__Dataset entries__.
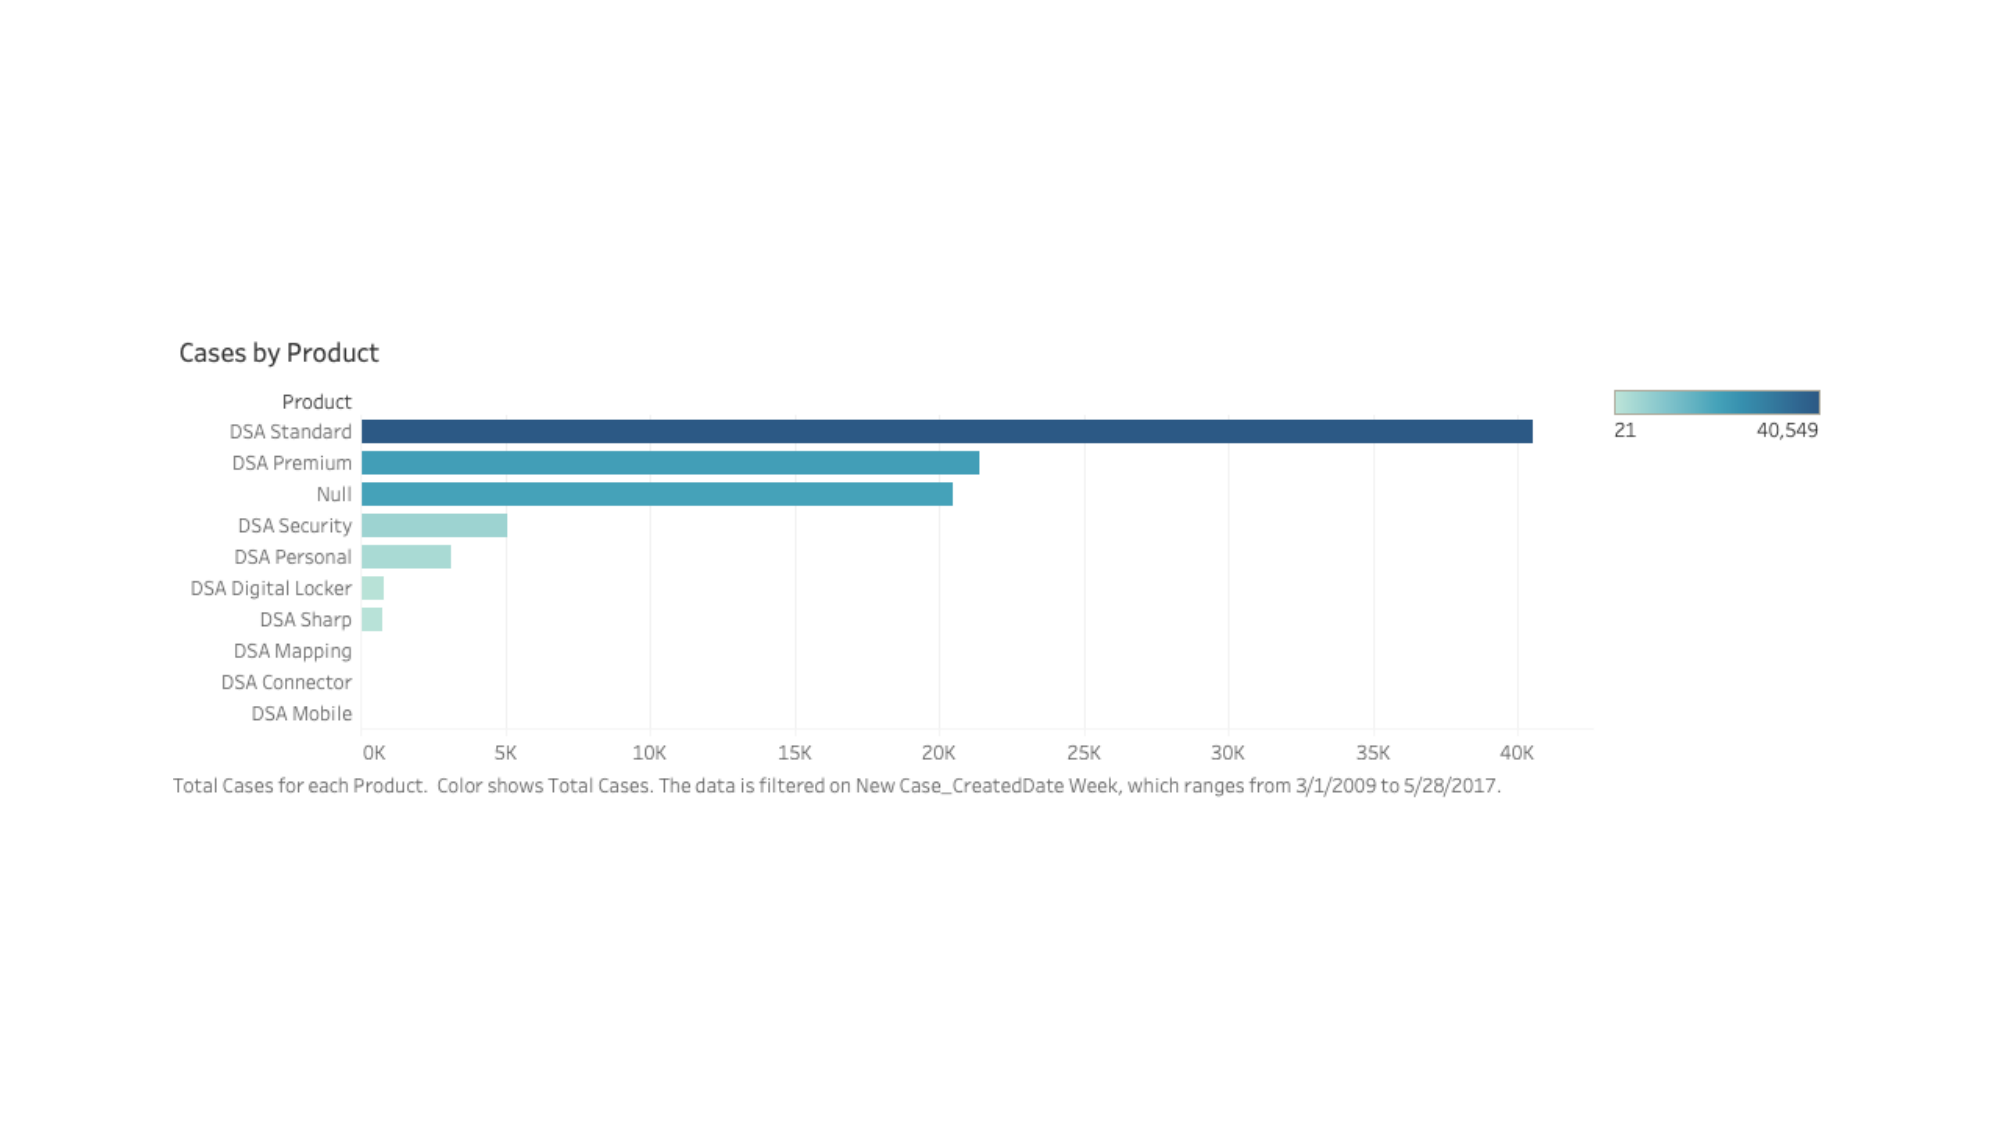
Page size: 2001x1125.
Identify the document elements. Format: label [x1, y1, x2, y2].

picture [173, 326, 1827, 799]
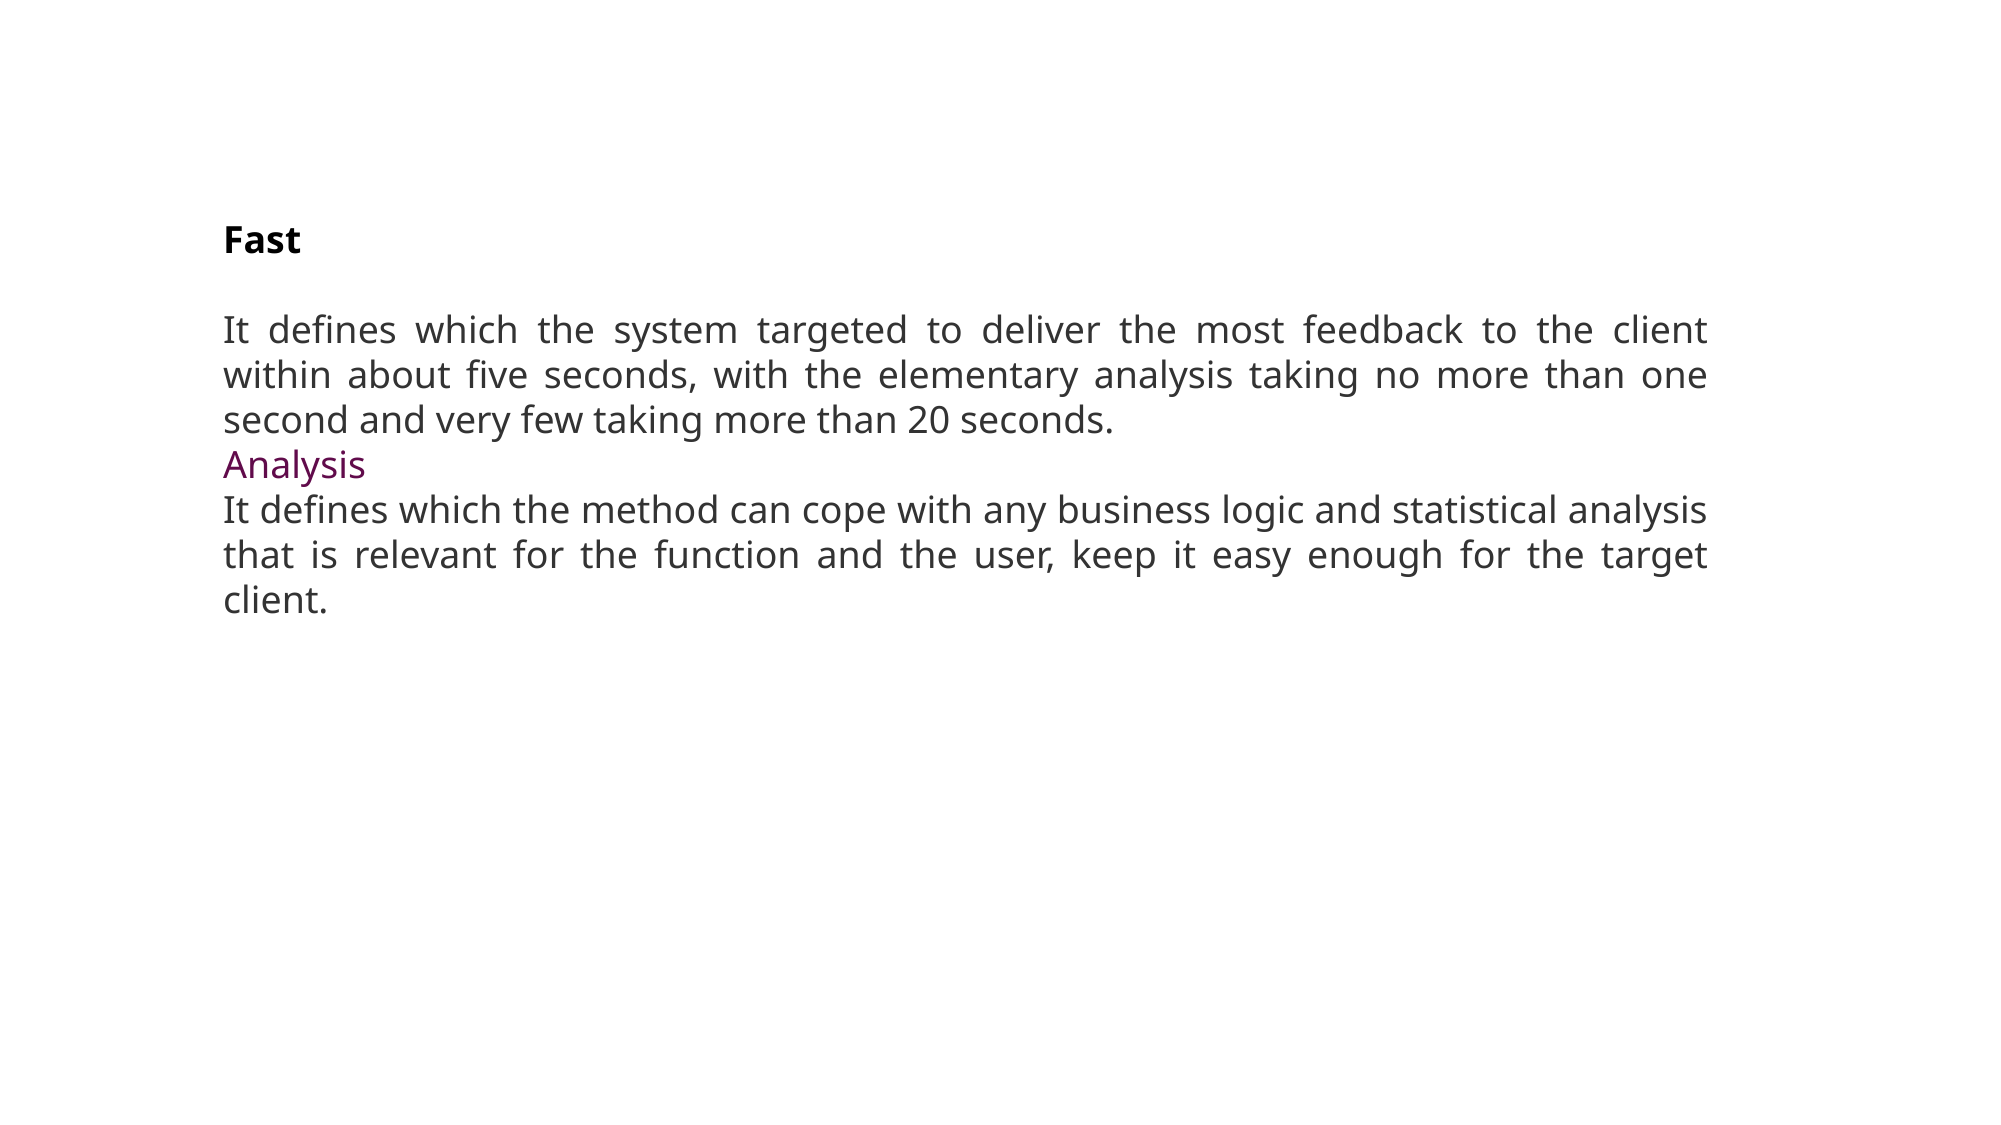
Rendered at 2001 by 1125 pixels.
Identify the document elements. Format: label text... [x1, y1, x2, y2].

text_box Fast It defines which the system targeted to deliver the most feedback to the client within about five seconds, with the elementary analysis taking no more than one second and very few taking more than 20 seconds. Analysis It defines which the method can cope with any business logic and statistical analysis that is relevant for the function and the user, keep it easy enough for the target client. [208, 208, 1725, 629]
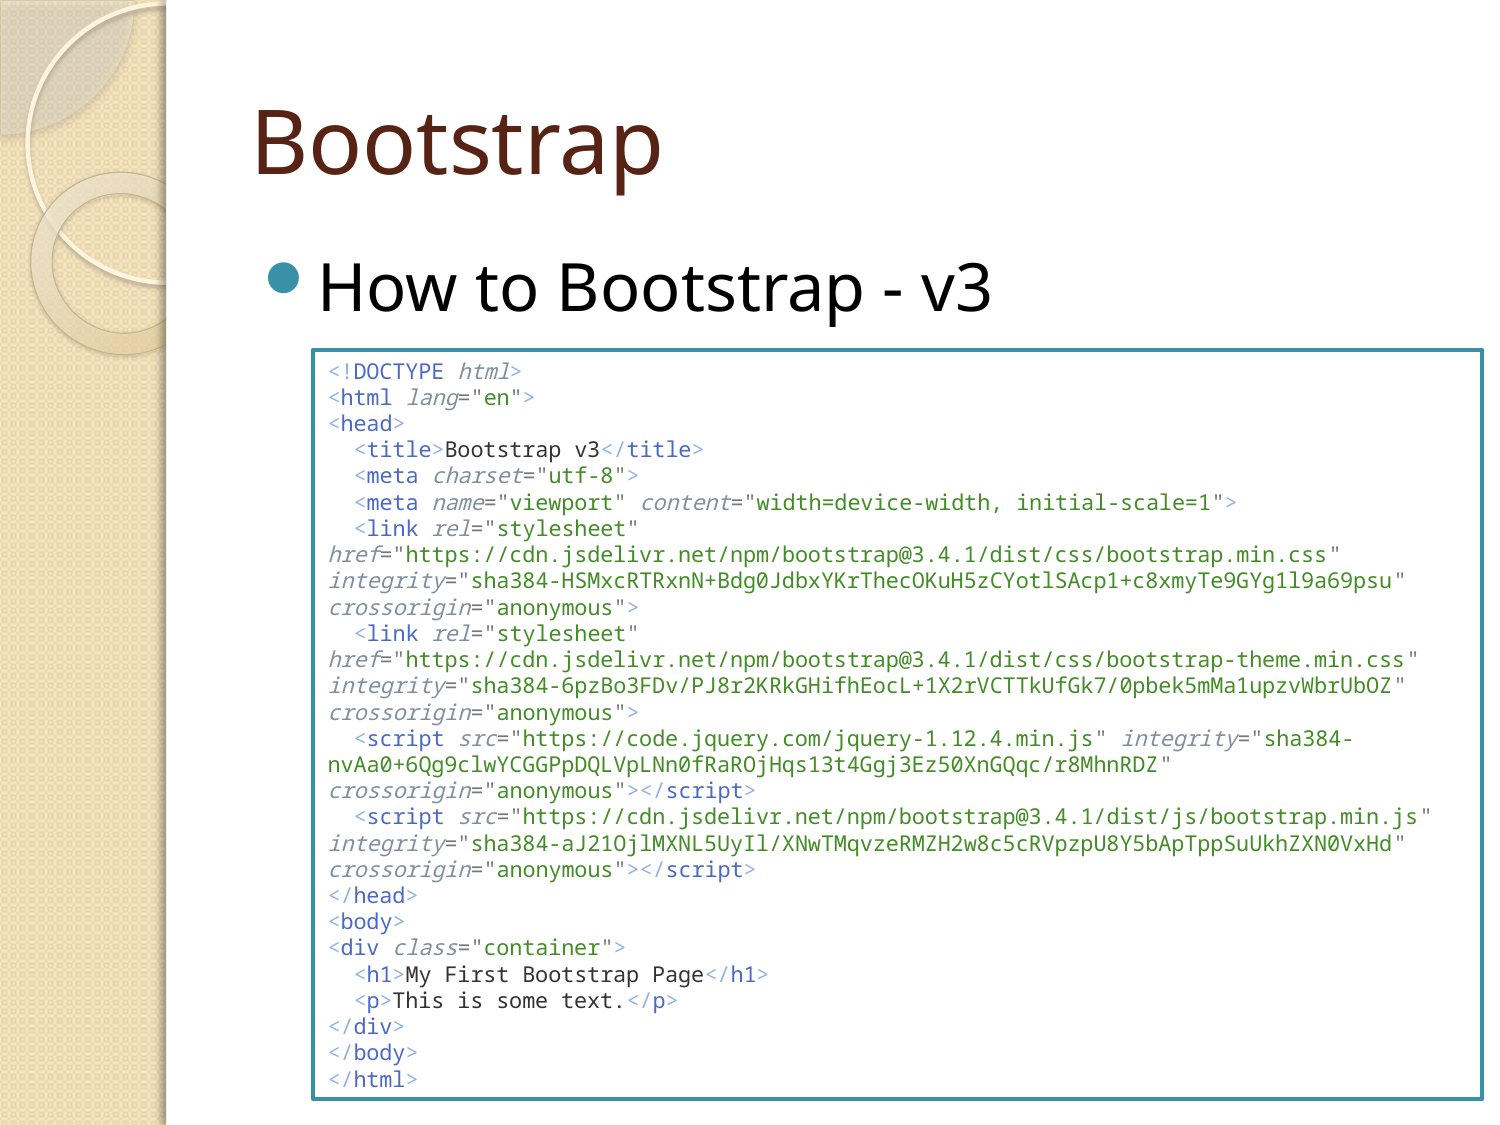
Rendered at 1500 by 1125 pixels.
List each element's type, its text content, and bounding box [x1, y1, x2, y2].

text_box <!DOCTYPE html> <html lang="en"> <head> <title>Bootstrap v3</title> <meta charset="utf-8"> <meta name="viewport" content="width=device-width, initial-scale=1"> <link rel="stylesheet" href="https://cdn.jsdelivr.net/npm/bootstrap@3.4.1/dist/css/bootstrap.min.css" integrity="sha384-HSMxcRTRxnN+Bdg0JdbxYKrThecOKuH5zCYotlSAcp1+c8xmyTe9GYg1l9a69psu" crossorigin="anonymous"> <link rel="stylesheet" href="https://cdn.jsdelivr.net/npm/bootstrap@3.4.1/dist/css/bootstrap-theme.min.css" integrity="sha384-6pzBo3FDv/PJ8r2KRkGHifhEocL+1X2rVCTTkUfGk7/0pbek5mMa1upzvWbrUbOZ" crossorigin="anonymous"> <script src="https://code.jquery.com/jquery-1.12.4.min.js" integrity="sha384-nvAa0+6Qg9clwYCGGPpDQLVpLNn0fRaROjHqs13t4Ggj3Ez50XnGQqc/r8MhnRDZ" crossorigin="anonymous"></script> <script src="https://cdn.jsdelivr.net/npm/bootstrap@3.4.1/dist/js/bootstrap.min.js" integrity="sha384-aJ21OjlMXNL5UyIl/XNwTMqvzeRMZH2w8c5cRVpzpU8Y5bApTppSuUkhZXN0VxHd" crossorigin="anonymous"></script> </head> <body> <div class="container"> <h1>My First Bootstrap Page</h1> <p>This is some text.</p> </div> </body> </html> [312, 349, 1483, 1099]
title Bootstrap [235, 45, 1466, 233]
list How to Bootstrap - v3 [235, 237, 1466, 1025]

__Task to carry out__.
Please leave out the pictures as you reproduce the lines exactly, from the first line of the entries through the line containing "Rendered at 1500 by 1125 pixels.".

__Task result__.
Page size: 2001x1125.
Identify the document elements. Format: label [x1, y1, x2, y2].

picture [173, 326, 1827, 799]
Rendered at 2001 by 1125 pixels.
Identify the document elements. Format: label text... [x1, y1, x2, y2].

text_box Fast It defines which the system targeted to deliver the most feedback to the client within about five seconds, with the elementary analysis taking no more than one second and very few taking more than 20 seconds. Analysis It defines which the method can cope with any business logic and statistical analysis that is relevant for the function and the user, keep it easy enough for the target client. [208, 208, 1725, 629]
Rendered at 1500 by 1125 pixels.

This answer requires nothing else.